The chairman of the House Budget Committee said Saturday that a 2009 spending blueprint passed by the Democratic-controlled Congress will restore funding for health care, energy and education while leading to a balanced budget by 2012.

Rep. John Spratt, D-S.C., said the budget plan rejected proposed cuts to Medicare and Medicaid and would broaden the Children's Health Insurance Program. The plan would also add nearly $5 billion to the Veterans Affairs health care system in 2009, he said.

In his party's weekly radio address, Spratt promised the bill would address skyrocketing fuel prices by spending more on home energy assistance for low-income families. "As for funding for alternative fuels, renewable energies and other energy initiatives, our budget provides $7.7 billion," he said.

The House approved the $3.1 trillion budget plan Thursday; senators passed the measure Wednesday. The nonbinding measure does not go to President Bush but instead sets guidelines for future action by Congress.

Spratt said the plan "returns the budget to balance in 2012, with a surplus of $22 billion."
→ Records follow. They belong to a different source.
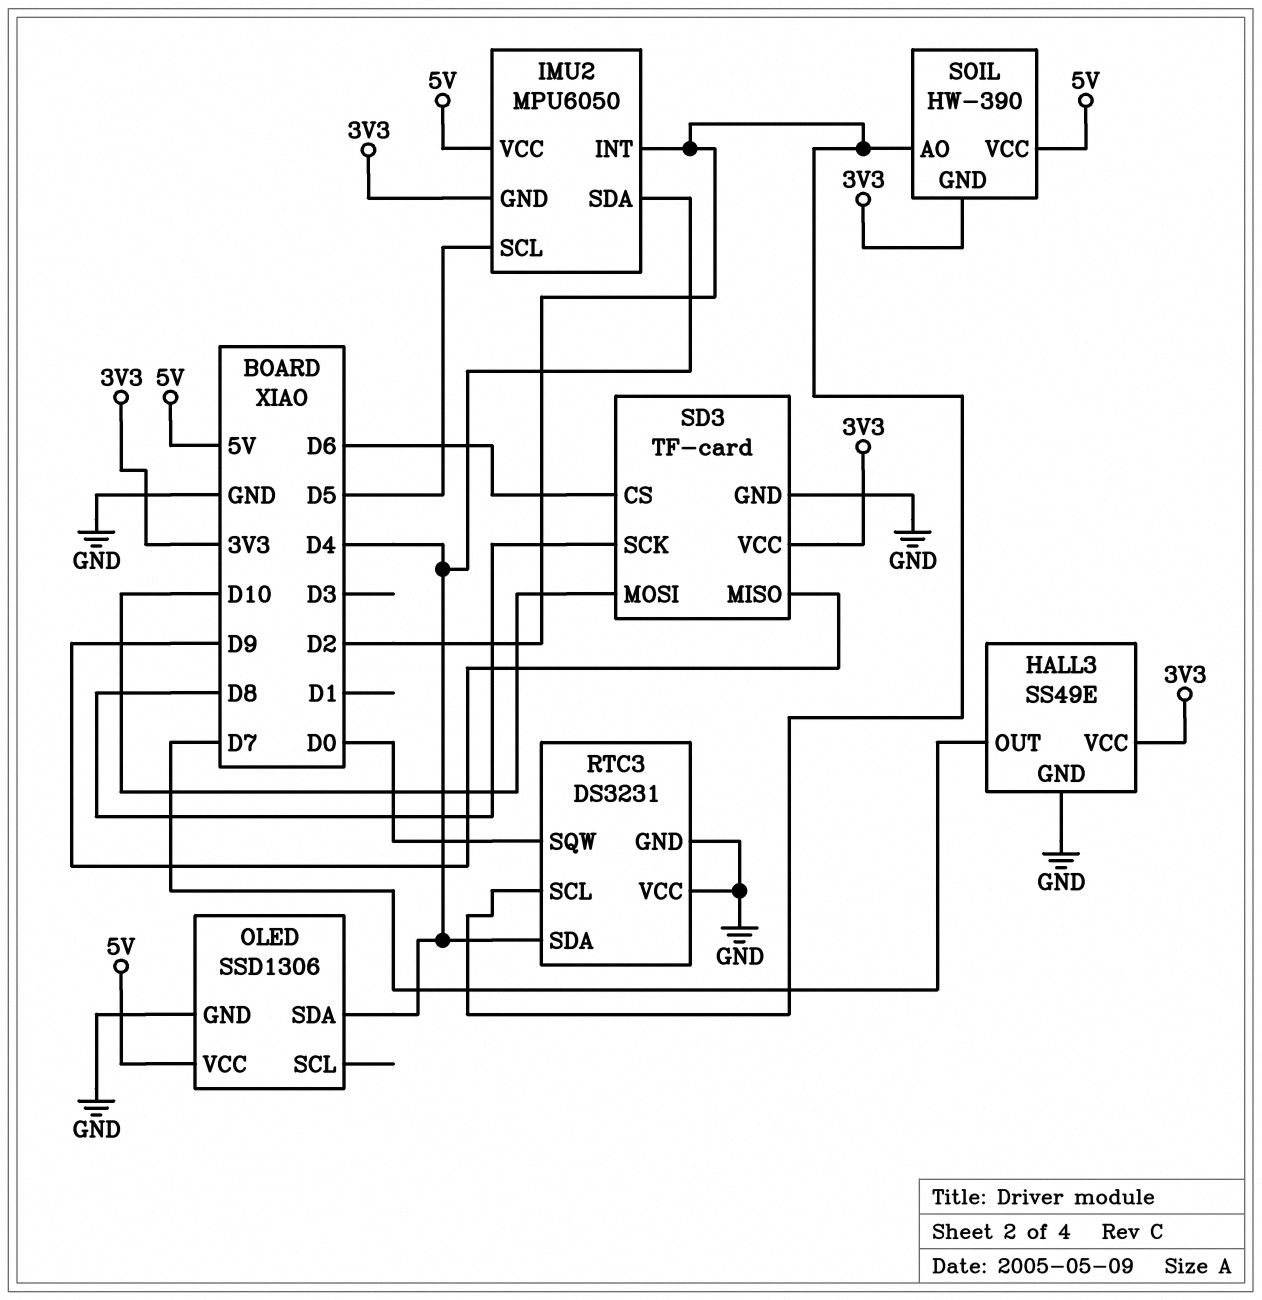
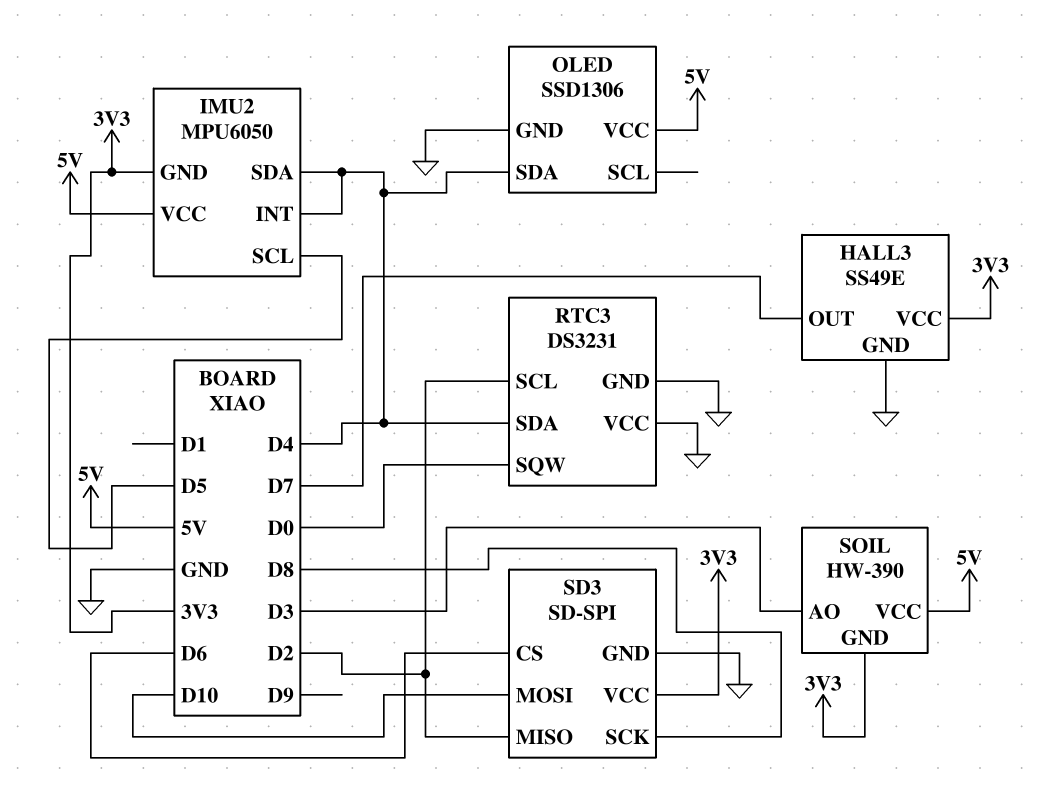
IMU2 pin INT: D2 -> D4
SD3: TF-card -> SD-SPI
SD3 pin MISO: D9 -> D2
SOIL pin AO: D2 -> D3

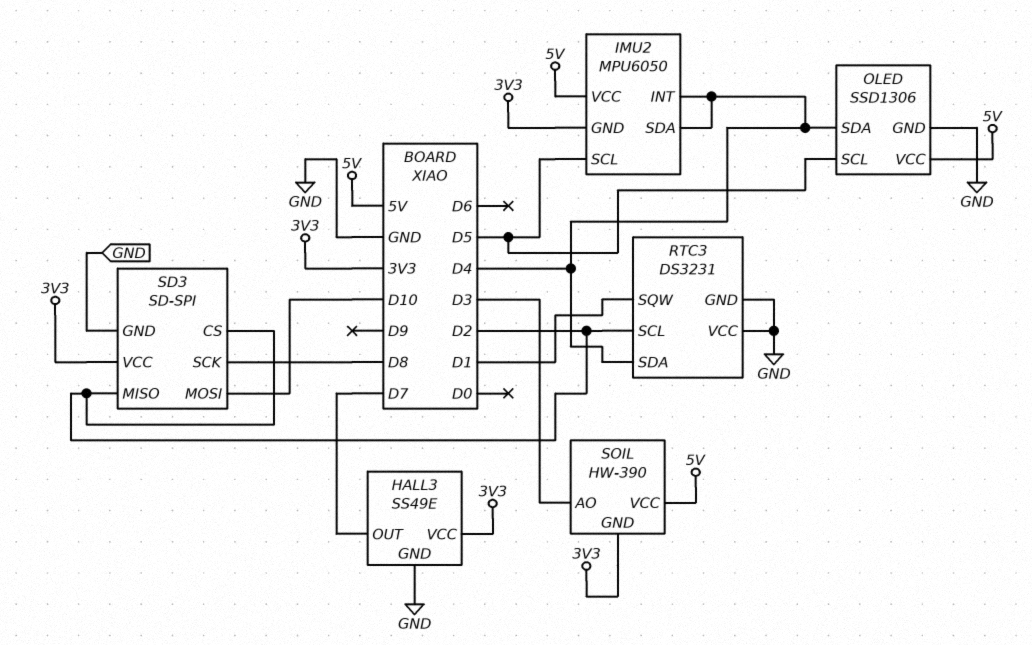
OLED pin SCL: none -> D5
RTC3 pin SQW: D0 -> D1
SD3 pin CS: D6 -> D2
That prediction, however, relies on some questionable assumptions. The plan would achieve the surplus goal only by allowing many of Bush's signature tax cuts to expire and by eliminating any funding for the wars in Iraq and Afghanistan after next year.

Still, Spratt said: "The federal budget is like a battleship, badly off course. We cannot steer it to balance overnight, but we are moving it in that direction, applying fiscal discipline, but not at the expense of the values and priorities that we as Democrats hold dear."